⟨

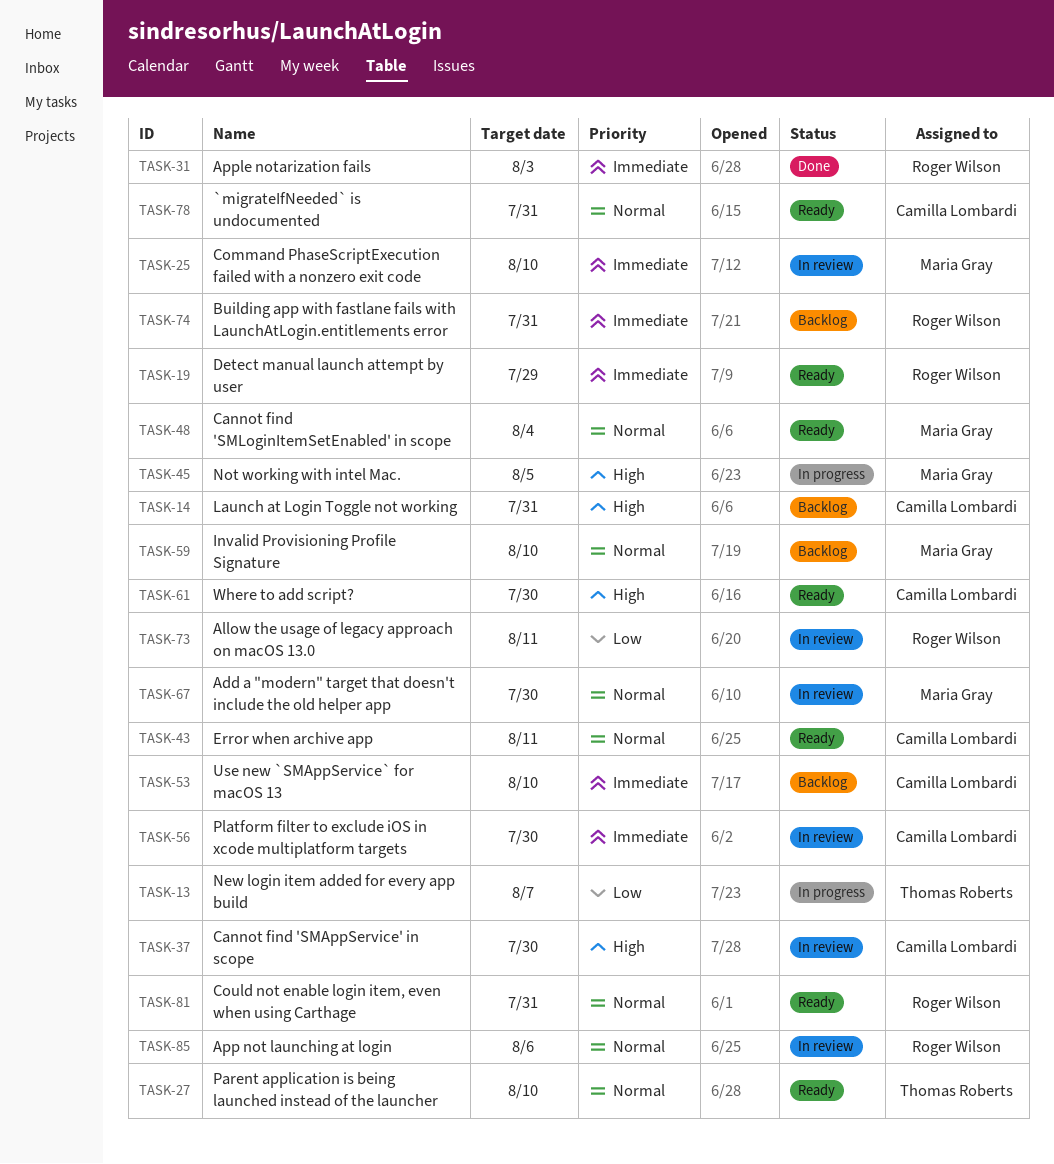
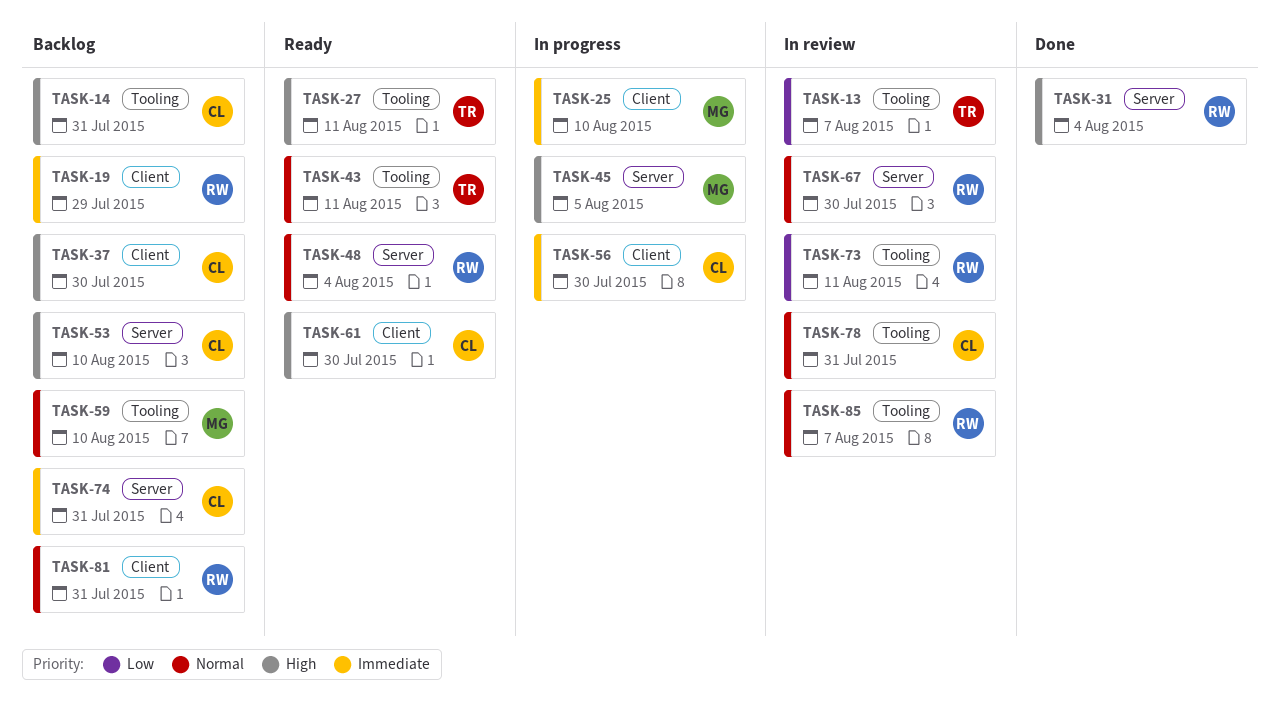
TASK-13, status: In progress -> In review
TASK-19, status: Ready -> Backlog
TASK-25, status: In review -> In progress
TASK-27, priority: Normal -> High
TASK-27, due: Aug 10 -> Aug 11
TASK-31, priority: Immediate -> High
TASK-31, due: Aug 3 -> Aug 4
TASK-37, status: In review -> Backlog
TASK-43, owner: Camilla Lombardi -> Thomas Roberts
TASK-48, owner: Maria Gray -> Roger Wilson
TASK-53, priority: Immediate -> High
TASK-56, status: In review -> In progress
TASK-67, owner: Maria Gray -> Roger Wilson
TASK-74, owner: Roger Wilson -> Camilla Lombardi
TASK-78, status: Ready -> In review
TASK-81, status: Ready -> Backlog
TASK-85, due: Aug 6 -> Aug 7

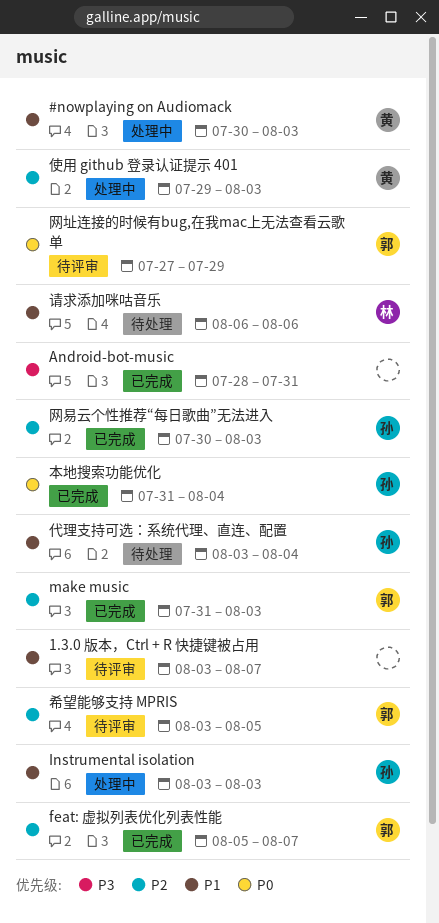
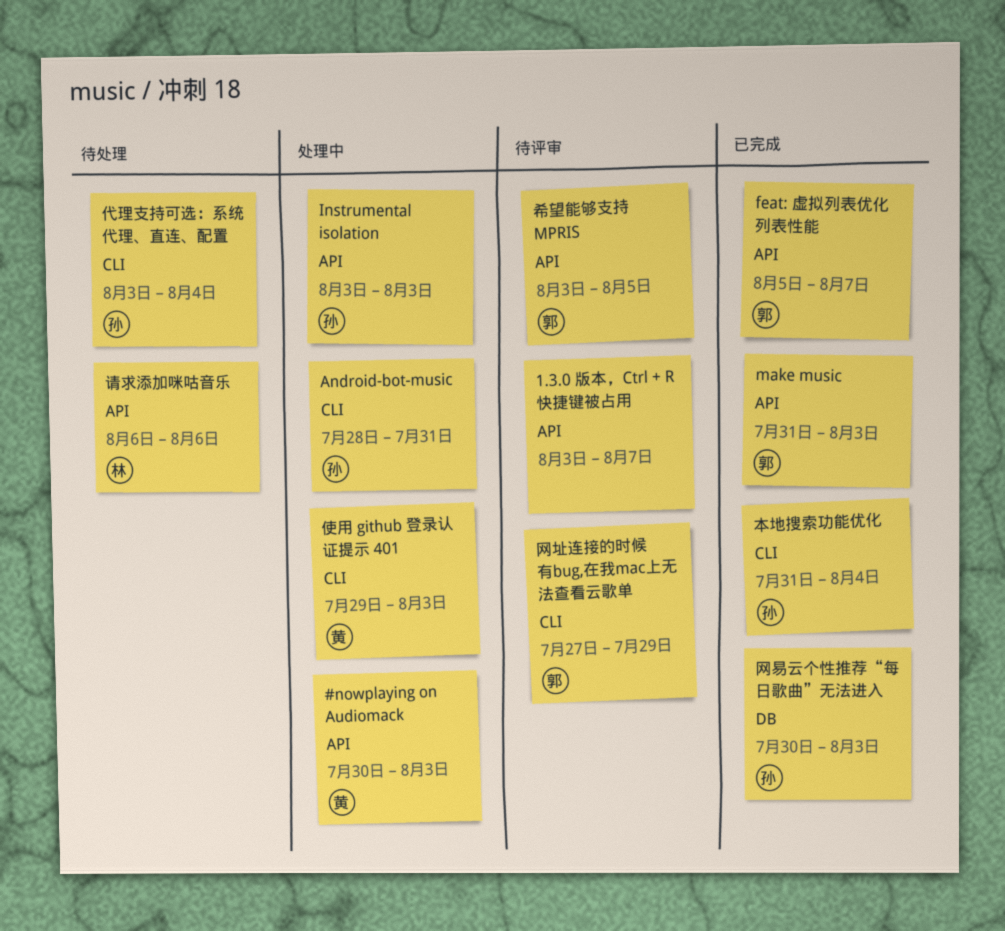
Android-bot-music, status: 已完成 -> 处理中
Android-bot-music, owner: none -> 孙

⟩

In the records above, how many lines hold the string "review"? Give the number only.

5